'''

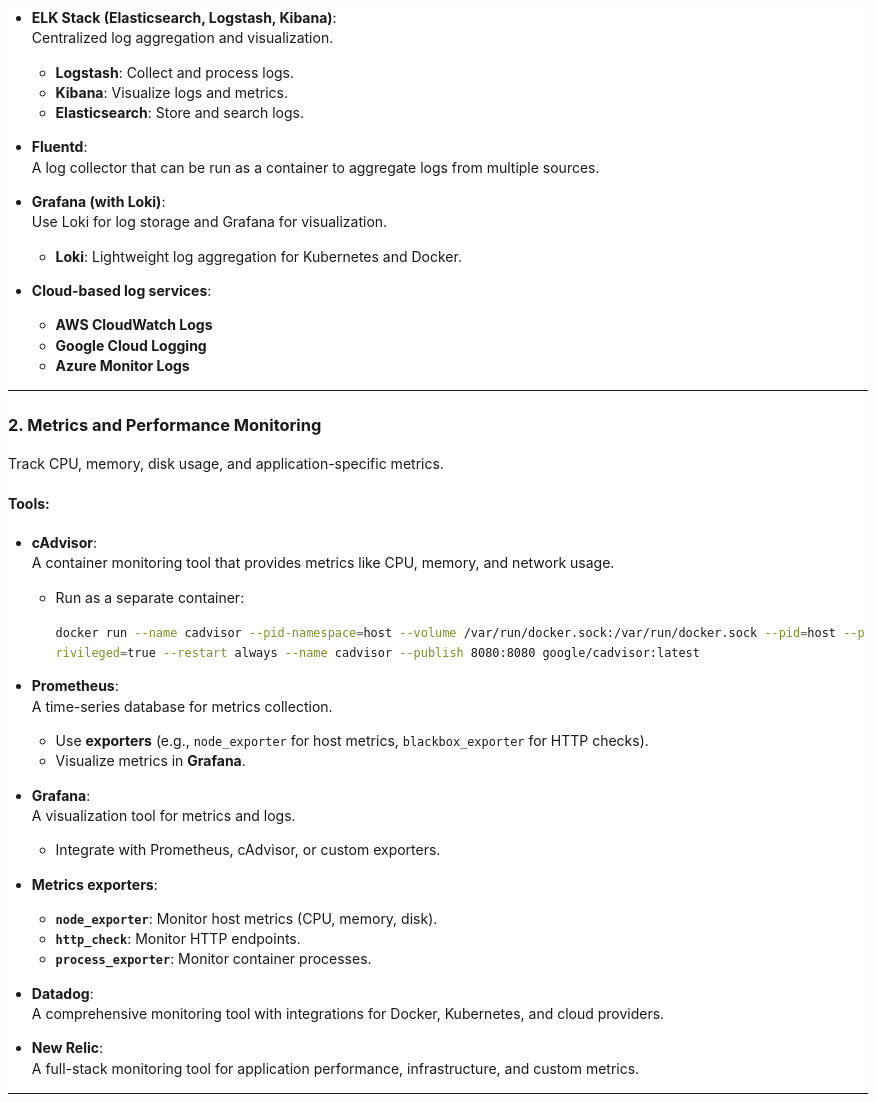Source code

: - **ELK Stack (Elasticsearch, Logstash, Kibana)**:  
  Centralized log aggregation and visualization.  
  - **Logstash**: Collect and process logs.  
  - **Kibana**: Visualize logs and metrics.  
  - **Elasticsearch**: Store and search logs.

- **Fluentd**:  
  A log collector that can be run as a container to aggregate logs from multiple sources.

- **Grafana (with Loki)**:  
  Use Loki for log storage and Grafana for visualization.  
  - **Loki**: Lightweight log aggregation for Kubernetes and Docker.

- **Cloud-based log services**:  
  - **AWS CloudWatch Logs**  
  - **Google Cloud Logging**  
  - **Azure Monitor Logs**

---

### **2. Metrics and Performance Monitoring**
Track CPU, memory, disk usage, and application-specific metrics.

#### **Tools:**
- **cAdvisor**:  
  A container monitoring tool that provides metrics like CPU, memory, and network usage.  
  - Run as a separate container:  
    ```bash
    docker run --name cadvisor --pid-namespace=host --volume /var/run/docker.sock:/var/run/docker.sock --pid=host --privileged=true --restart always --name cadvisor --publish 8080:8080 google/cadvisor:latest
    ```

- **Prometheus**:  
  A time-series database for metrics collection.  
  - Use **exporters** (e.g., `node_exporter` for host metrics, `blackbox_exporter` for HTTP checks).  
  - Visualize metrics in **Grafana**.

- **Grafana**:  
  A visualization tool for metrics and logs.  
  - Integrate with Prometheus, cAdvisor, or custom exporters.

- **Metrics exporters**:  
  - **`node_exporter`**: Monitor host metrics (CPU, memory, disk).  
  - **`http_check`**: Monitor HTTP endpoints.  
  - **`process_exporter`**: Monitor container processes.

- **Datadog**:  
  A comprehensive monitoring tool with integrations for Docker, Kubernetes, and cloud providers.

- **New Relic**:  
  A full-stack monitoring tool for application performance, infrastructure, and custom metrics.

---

'''
'''

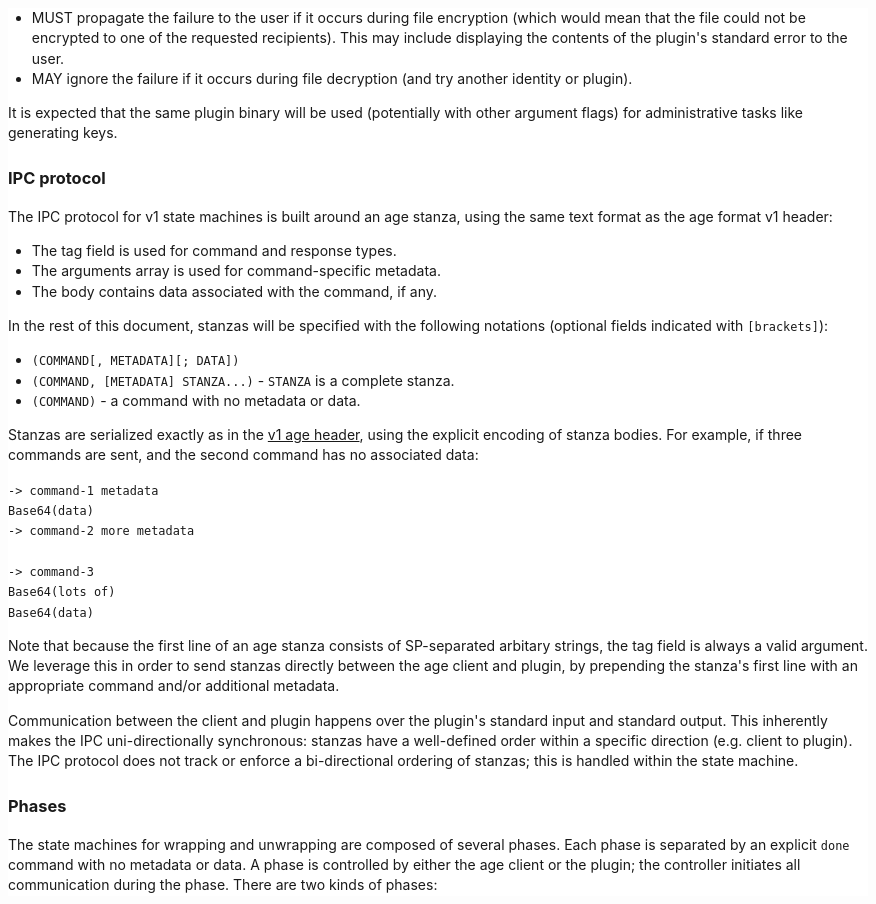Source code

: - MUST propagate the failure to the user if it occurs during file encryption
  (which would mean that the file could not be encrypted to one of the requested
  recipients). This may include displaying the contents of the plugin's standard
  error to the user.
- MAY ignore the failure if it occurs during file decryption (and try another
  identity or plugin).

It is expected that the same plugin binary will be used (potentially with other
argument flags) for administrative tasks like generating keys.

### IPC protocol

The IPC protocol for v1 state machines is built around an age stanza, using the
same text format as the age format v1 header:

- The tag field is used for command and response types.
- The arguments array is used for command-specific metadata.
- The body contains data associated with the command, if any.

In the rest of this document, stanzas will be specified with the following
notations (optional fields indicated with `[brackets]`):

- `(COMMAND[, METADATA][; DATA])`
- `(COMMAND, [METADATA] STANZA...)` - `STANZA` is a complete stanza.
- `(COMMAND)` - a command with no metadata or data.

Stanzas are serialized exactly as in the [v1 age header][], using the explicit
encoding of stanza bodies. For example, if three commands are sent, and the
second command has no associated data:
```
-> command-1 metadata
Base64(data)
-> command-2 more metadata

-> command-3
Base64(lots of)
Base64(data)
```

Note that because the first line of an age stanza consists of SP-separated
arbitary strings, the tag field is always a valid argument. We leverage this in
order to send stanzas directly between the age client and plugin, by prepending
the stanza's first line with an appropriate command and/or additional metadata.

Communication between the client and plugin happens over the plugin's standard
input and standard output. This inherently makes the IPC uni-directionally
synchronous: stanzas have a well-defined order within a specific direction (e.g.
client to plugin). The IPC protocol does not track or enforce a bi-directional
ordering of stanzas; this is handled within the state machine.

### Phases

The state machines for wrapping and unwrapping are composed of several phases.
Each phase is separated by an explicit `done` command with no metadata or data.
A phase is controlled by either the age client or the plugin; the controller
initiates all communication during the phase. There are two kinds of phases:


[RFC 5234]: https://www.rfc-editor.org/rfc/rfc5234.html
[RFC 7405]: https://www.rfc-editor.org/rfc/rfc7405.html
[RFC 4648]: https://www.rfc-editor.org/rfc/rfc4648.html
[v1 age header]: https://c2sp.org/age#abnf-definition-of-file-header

'''

• What needs to be done
Among the entries above, copy exactly only the lines starting with the one containing "the stanza's first" and going through the one containing "age header]: https://c2sp.org/age#abnf-definition-of-file-header", both ends included.

• Response to this exercise
the stanza's first line with an appropriate command and/or additional metadata.

Communication between the client and plugin happens over the plugin's standard
input and standard output. This inherently makes the IPC uni-directionally
synchronous: stanzas have a well-defined order within a specific direction (e.g.
client to plugin). The IPC protocol does not track or enforce a bi-directional
ordering of stanzas; this is handled within the state machine.

### Phases

The state machines for wrapping and unwrapping are composed of several phases.
Each phase is separated by an explicit `done` command with no metadata or data.
A phase is controlled by either the age client or the plugin; the controller
initiates all communication during the phase. There are two kinds of phases:


[RFC 5234]: https://www.rfc-editor.org/rfc/rfc5234.html
[RFC 7405]: https://www.rfc-editor.org/rfc/rfc7405.html
[RFC 4648]: https://www.rfc-editor.org/rfc/rfc4648.html
[v1 age header]: https://c2sp.org/age#abnf-definition-of-file-header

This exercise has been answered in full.